Over the course of the centuries Jesuits produced an immense quantity of books on a wide variety of subjects, a phenomenon that became part of their corporate identity. As “ministers of the word,” they like other Catholic priests wrote books on religious and theological subjects. But by force of their vocation as teachers of the humanities and “natural philosophy” (the forerunner of
modern science), the Jesuits wrote extensively and most characteristically on those subjects as well, and they thereby developed a profile that, in comparison with other orders, looked decidedly secular.
The importance for the Society of the
Formula
that the original ten members composed in 1539 and that was approved by the papacy in 1540 can hardly be exaggerated. It was then and is now the charter allowing the Jesuits to operate within the Catholic Church. As long as the Society adheres to the basic principles of the
Formula,
it is, at least theoretically, free to make its own decisions. A slightly revised version was solemnly approved by Pope Julius III in 1550 and is the version still in force today.

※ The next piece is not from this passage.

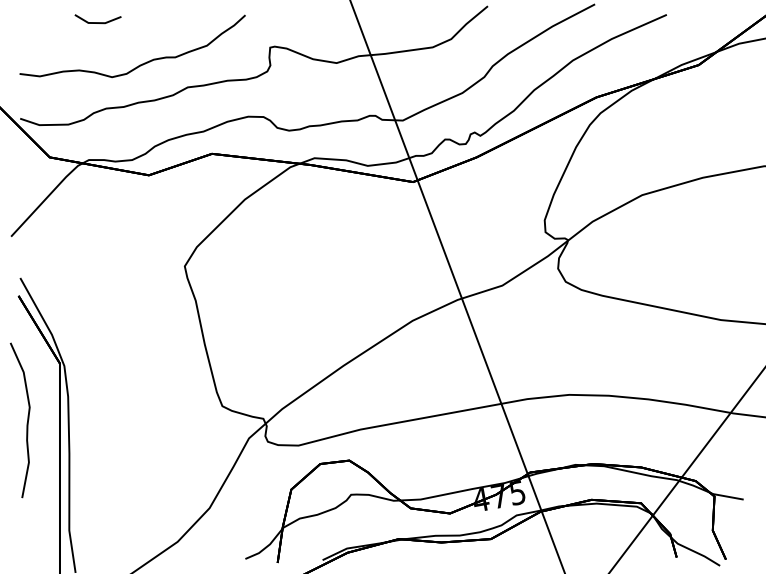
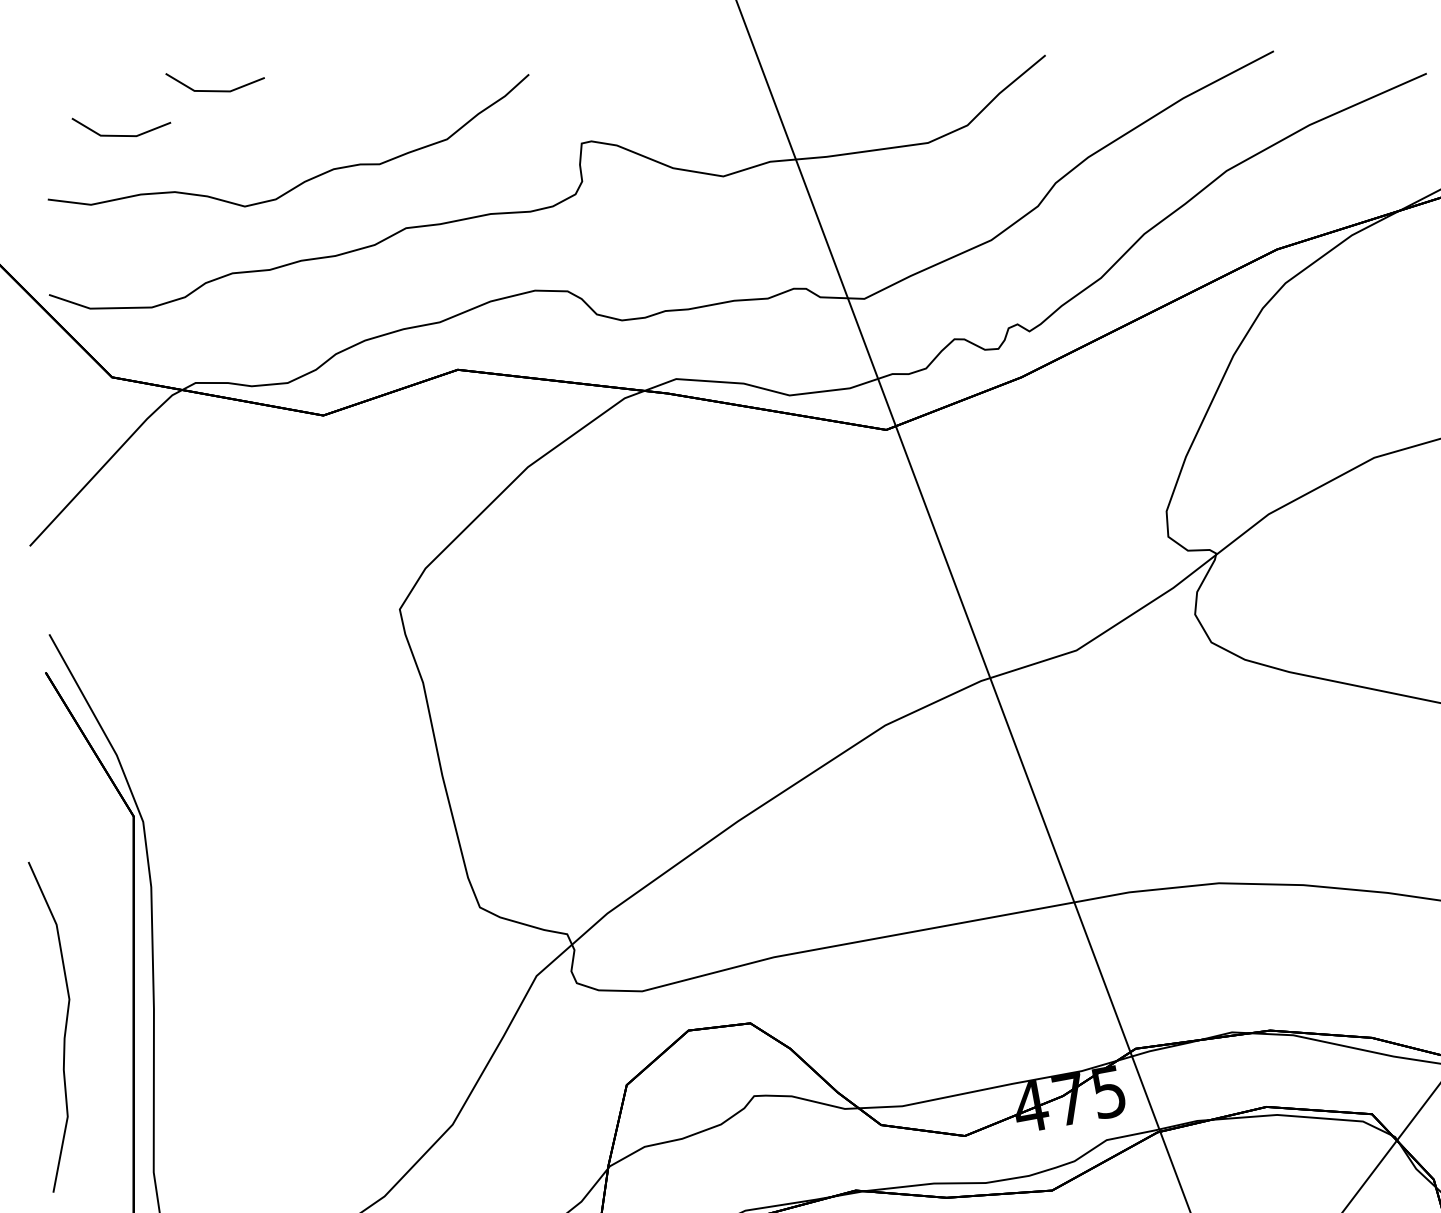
line: (53, 43) -> (120, 134), added
curve: (26, 423) -> (62, 1033), moved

Among its remarkable features is the clear definition of the purpose of the Society, “the progress of souls in Christian life and doctrine and the propagation of the faith.” The “progress of souls” meant doing ministry and “propagation of the faith” meant being missionaries. In other words, the Society was founded for ministry, especially in a missionary mode. Obvious though this might seem to us today, it was not obvious to all those who wanted to join the Society in its early years. Nadal, the first great rhetorician of the Jesuit ethos, was forced to repeat again and again in his exhortations to fledgling Jesuit communities across Europe, “We are not monks!”
The
Formula
was typically precise in listing the ministries the Jesuits would exercise, a list that was expanded in 1550. “Ministry of the word of God” held pride of place, a reflection of the fact
that since the founding of the mendicant orders in the thirteenth century, preaching had experienced an astounding revival that continued unabated into the sixteenth. The Jesuits understood this ministry in the broadest possible sense. First of all, of course, they engaged in preaching, not only in churches but on street corners and wherever they might be able to gather a crowd.

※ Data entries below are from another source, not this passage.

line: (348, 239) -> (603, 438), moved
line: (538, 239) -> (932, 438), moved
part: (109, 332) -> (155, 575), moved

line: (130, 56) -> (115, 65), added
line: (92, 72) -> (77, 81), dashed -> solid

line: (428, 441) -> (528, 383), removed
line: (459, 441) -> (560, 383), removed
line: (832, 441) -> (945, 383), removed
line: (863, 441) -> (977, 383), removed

As ministers of the word, the Jesuits also engaged in what they called “sacred lectures,” which were in essence an early form of adult education. They consisted in a series of lectures on a given topic, often a book of the Bible, that, for instance, might extend over the course of the Sunday and Wednesday afternoons during Lent. The Jesuit sat somewhere in the body of the church, with the congregation seated in front of him. He lectured on a subject such as the Epistle to the Romans, the Sermon on the Mount, or the Beatitudes, and took up where he had left off the previous day. Members of the congregation might take notes to help them remember what they were being taught. Once the Jesuits had their own churches, they engaged assiduously in these lectures, which are one of the most important and virtually forgotten aspects of Catholic life in the early modern period.

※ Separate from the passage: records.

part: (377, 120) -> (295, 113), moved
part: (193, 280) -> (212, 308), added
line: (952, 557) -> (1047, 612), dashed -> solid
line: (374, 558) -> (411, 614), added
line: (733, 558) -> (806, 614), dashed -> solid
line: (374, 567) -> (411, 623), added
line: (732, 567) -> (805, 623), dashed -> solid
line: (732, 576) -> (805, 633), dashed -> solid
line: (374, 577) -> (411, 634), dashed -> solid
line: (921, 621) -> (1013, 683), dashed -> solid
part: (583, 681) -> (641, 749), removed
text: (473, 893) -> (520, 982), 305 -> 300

As ministers of the Word, the Jesuits from the beginning engaged in various forms of catechesis with both children and adults, and they devised imaginative ways to make the lessons attractive, such as setting them to verse or to popular tunes. One of the most distinctive pastoral strategies devised in Catholicism at the time was the so-called mission to small villages and hamlets. These missions, which were led by a team of three or four Jesuits and might last a week or longer, incorporated a carefully designed program of preaching, catechesis, confession, and the establishment or reform of an organization among the locals that would try to keep the enthusiasm alive once the missionaries left.